UT researchers, in collaboration with Marshall University and New York Medical College, identified a peptide that could reduce kidney disease-related cardiac fibrosis in mice, which could potentially lead to the development of new treatment options for patients diagnosed with kidney disease.
“We know patients with kidney disease often develop cardiac fibrosis, which is a condition where their heart tissue becomes damaged and scarred,” said Dr. Jiang Tian, associate professor of medicine and lead co-author of the study. “Cardiac fibrosis was previously thought to be untreatable, but this new discovery shows promise for reversing or preventing the condition.”
The research builds upon pioneering work by co-author Dr.
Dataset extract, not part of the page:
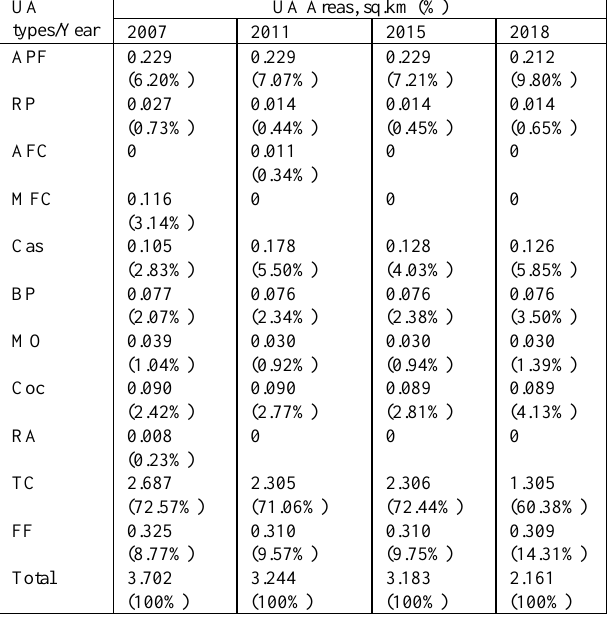
Table 4. Summary statistics of UA sites identified in MNC of Thailand classified into the eleven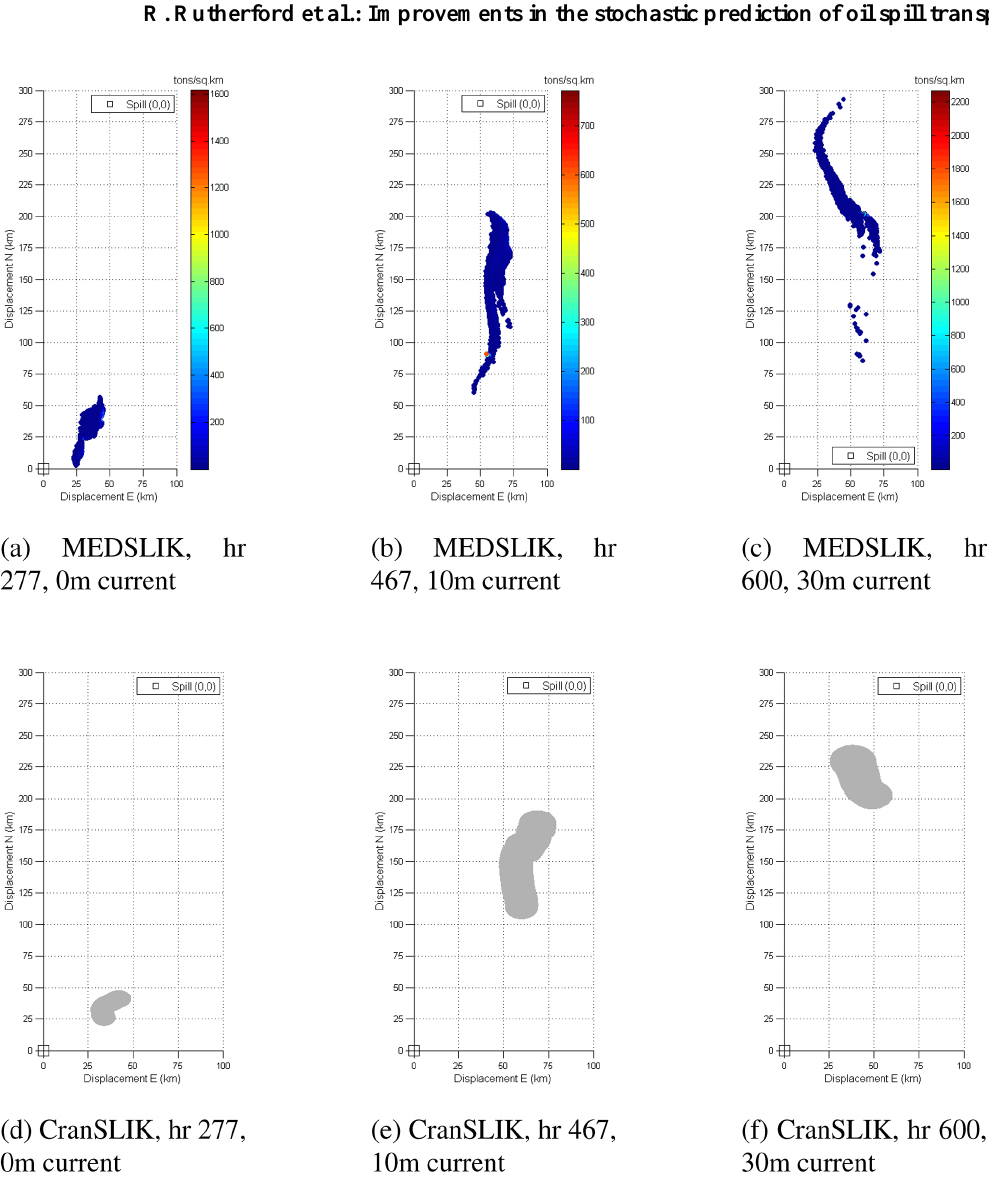
Figure 12. MEDSLIK and CranSLIK “bad” (minimum % oil captured) slick forecasts for the Lebanon case, using the current at different depths as the advective current. Note that CranSLIK does not predict oil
Zijian Xie, director of the Marshall Institute for Interdisciplinary Research, who discovered a new function of the Na/K-ATPase during his tenure at UT. Xie found that the Na/K-ATPase can mediate cell signaling in addition to its role in regulating the potassium and sodium level in each cell of the body.
The research team subsequently learned that dysfunction of kidneys signals the body to produce steroids that bind to the Na/K-ATPase, but that a long term “off-target” effect of this causes scarring to develop in the heart.
“We discovered that these sodium-potassium pumps don’t just move sodium and potassium around, but they are multitasking proteins that are involved in other functions as well,” said Dr. David Kennedy, assistant professor of medicine and co-author of the study. “It’s like finding out your car is a spaceship and you didn’t even know it.”
When the team introduced a peptide called pNaKtide in a mouse model with kidney disease, the associated cardiac fibrosis was reduced.
“We are excited about these findings and will further explore the possibility to use this peptide as a therapeutic treatment for cardiac fibrosis,” Tian said.
In a related UT study, Dr. Steven Haller, assistant professor of medicine discovered use of the immunosuppressant drug Rapamycin also helps in reducing cardiac fibrosis in animal models with kidney disease.
“Given that we now know Na/K-ATPase signaling is known to initiate events that leads to cardiac fibrosis, we can look at ways to interrupt this sequence,” Haller said. “Rapamycin inhibits an enzyme implicated in the progression of many different forms of kidney disease, and we now know it also regulates a pro-fibrotic steroid, which binds the Na/K-ATPase and causes fibrosis.”
The study, “Rapamycin Attenuates Cardiac Fibrosis in Experimental Uremic Cardiomyopathy by Reducing Marinobufagenin Levels and Inhibiting Downstream Pro-Fibrotic Signaling,” was published in the Journal of the American Heart Association.